ITALIA : TERRITORIO MARTORIATO

Di fronte al ripetersi di quelle che una classe dirigente affaristica e incolta si ostina a chiamare “calamità naturali“, un interrogativo a chi governa il Paese, ma anche all’opposizione, va posto: perché mai qualsiasi pioggia cada, normale o eccezionale che sia, le conseguenze per le persone e le cose sono sempre e comunque le più gravi?

L’intensità delle precipitazioni e la loro concentrazione ci confermano che è in corso un cambiamento del clima. A nulla però serve attribuire al clima che cambia le responsabilità delle tante tragedie che colpiscono il Paese.

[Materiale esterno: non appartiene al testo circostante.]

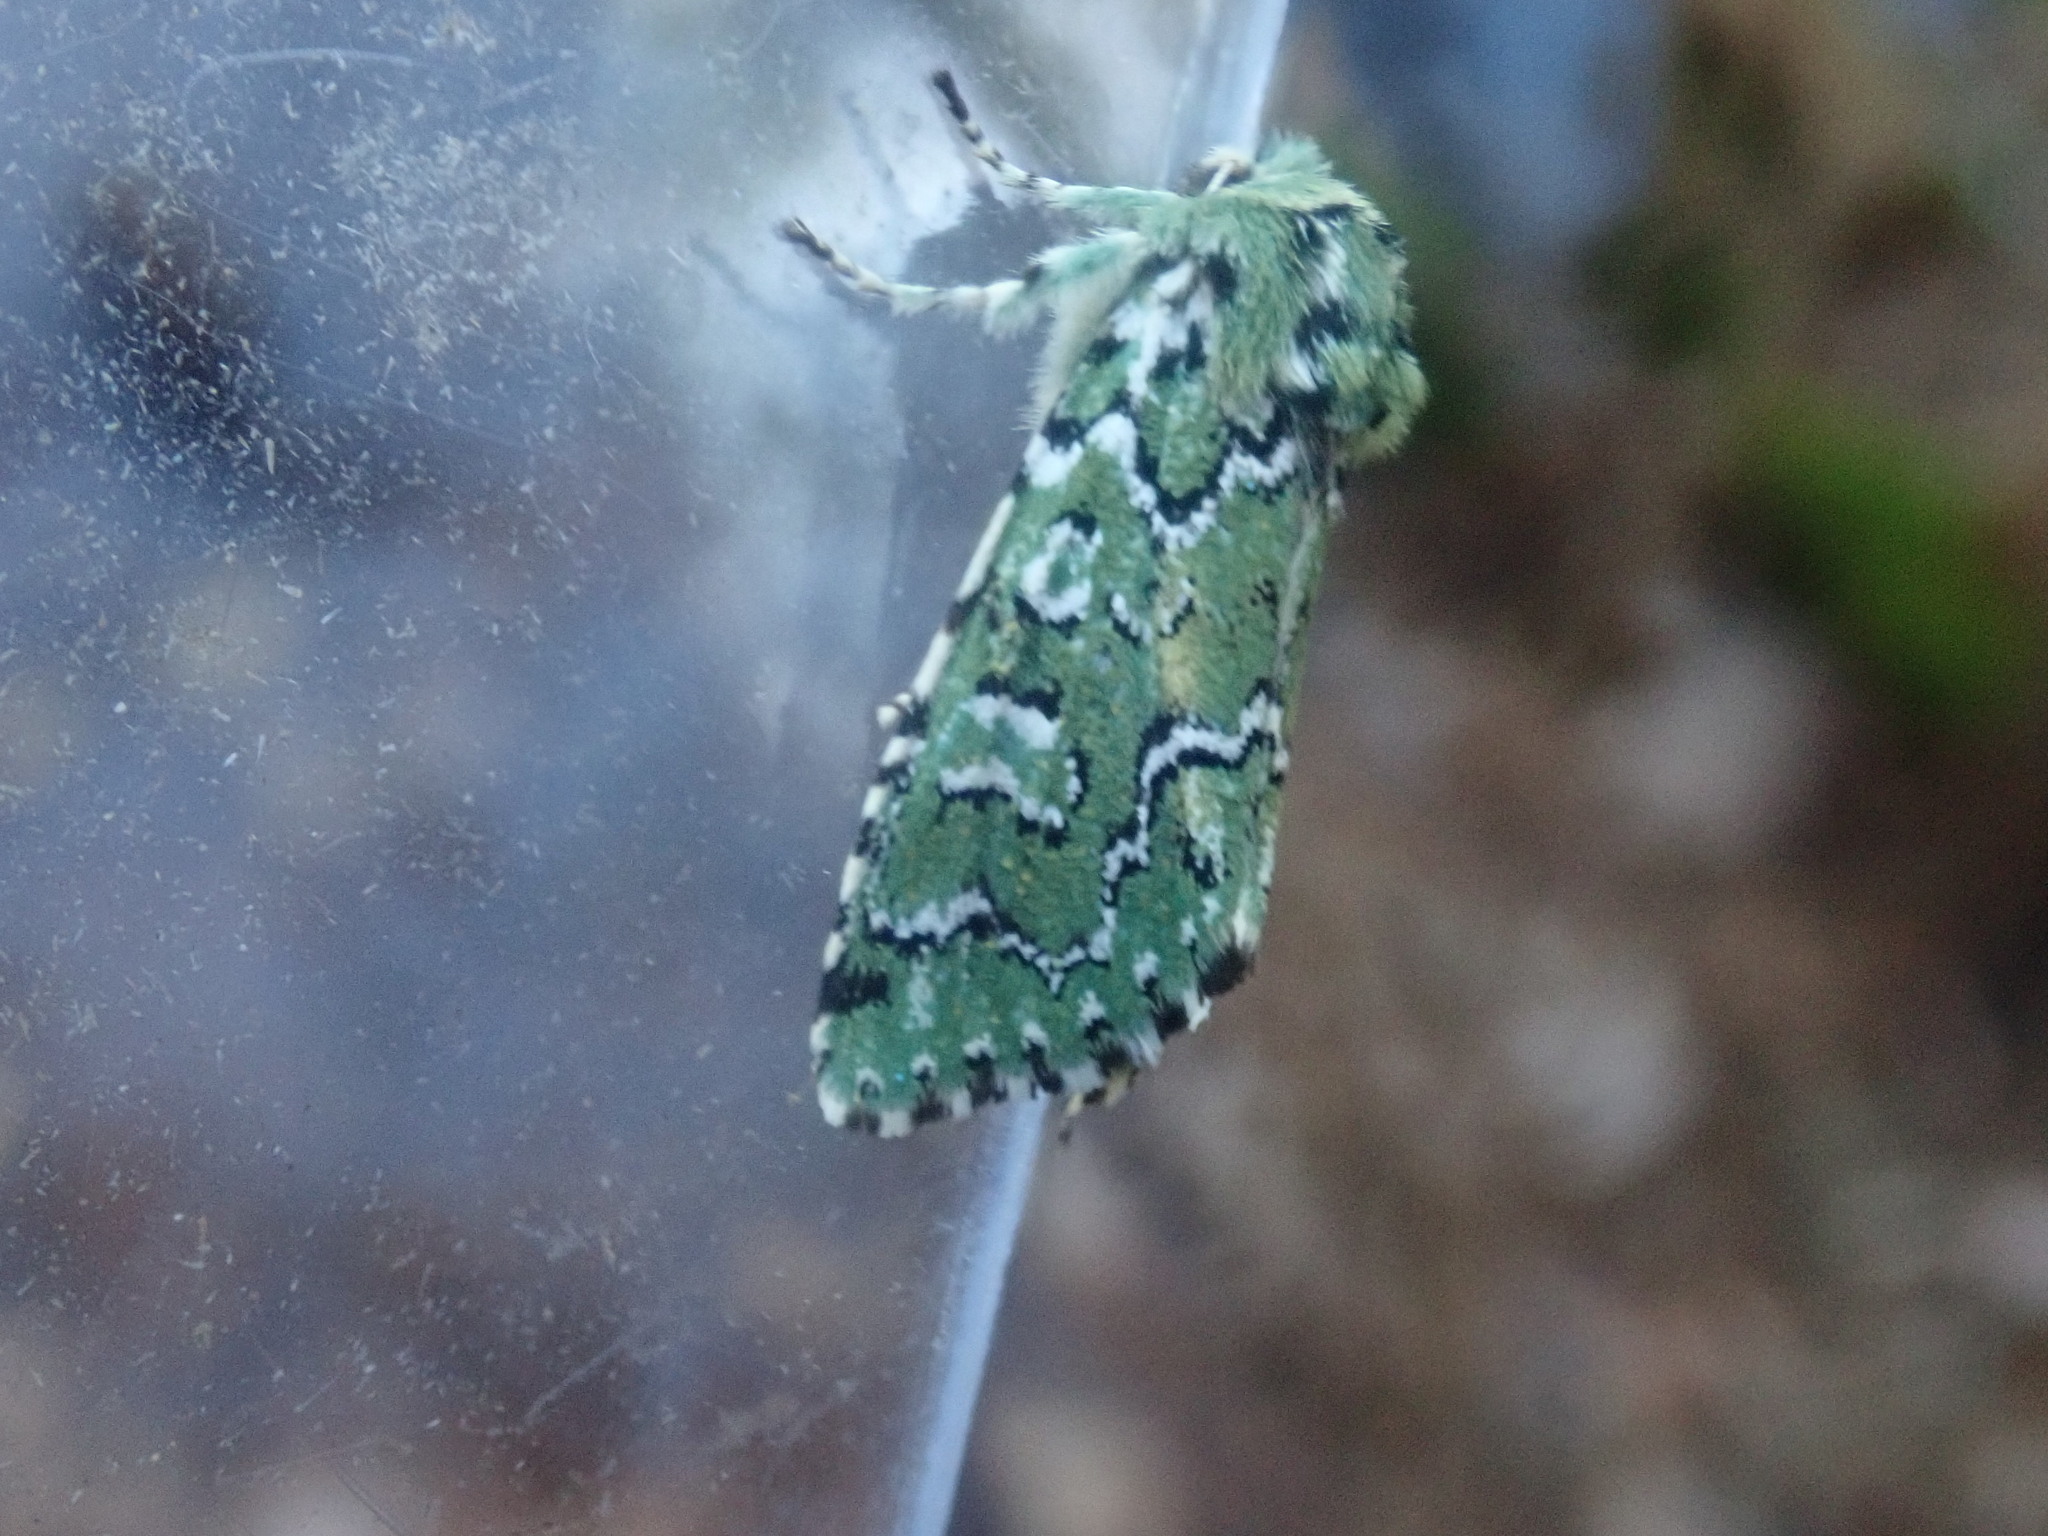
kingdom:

Soprattutto non è accettabile che il cambiamento climatico venga assunto a giustificazione da chi avrebbe dovuto agire per fermarlo, e non l’ha fatto perché ne ha sempre negato l’esistenza.

Inoltre non è solo l’incapacità di governare le manifestazioni del clima che cambia la causa di tante devastazioni. Anzi più si guarda e si va a fondo della questione e più emergono le vere colpe: i nostri territori sono incapaci di assorbire le piogge perché la speculazione e l’abusivismo li hanno ricoperti di cemento e asfalto; le aree di pertinenza dei nostri fiumi, in cui dovrebbero espandersi le piene, sono invece costruite, coltivate o occupate da opere “grandi” quanto inutili; le nostre colline sono spesso spianate da un’agricoltura industriale ed eccedentaria.

Il buon Bertolaso, siamo certi, sarà già corso nei territori colpiti e di fronte alle proteste chiederà scusa, come Matteoli, per i disagi che la popolazione ha dovuto patire. Soprattutto chiederà a Berlusconi di costruire nuove opere idrauliche con cui, affermerà, sarà possibile governare fiumi e frane.

Si continua a non capire che il problema della estrema vulnerabilità del territorio italiano non lo si risolve aggiungendo cemento a cemento, cioè con nuove, costose e inutili opere.

La messa in sicurezza dell’Italia e degli italiani non richiede opere, ma decisioni politiche coraggiose, capaci di mettere in discussione gli usi sbagliati e speculativi di terra e acqua, che governi nazionali e locali hanno autorizzato.

Per la sicurezza delle italiane e degli italiani servirebbe un segnale chiaro, una decisione politica che Terra e tanti ambientalisti suggeriscono da tempo ai nostri governanti: anziché costruire un inutile Ponte fra Reggio Calabria e Messina, o le pericolose centrali nucleari che “Stranamore” Scaiola vuole imporre a tutti i costi al popolo italiano, spendete quelle risorse per il riassetto idrogeologico del territorio.

La principale, unica, opera pubblica di cui l’Italia necessita.

Sappiamo che questa decisione non la prenderete, perché si tratta di un’opera pubblica che non richiede cemento ma prevenzione, e quindi investimenti nella conoscenza dei territori, in servizi tecnici, in una diffusa manutenzione e cura della terra e delle acque.

E, perché no, in qualche demolizione, piuttosto.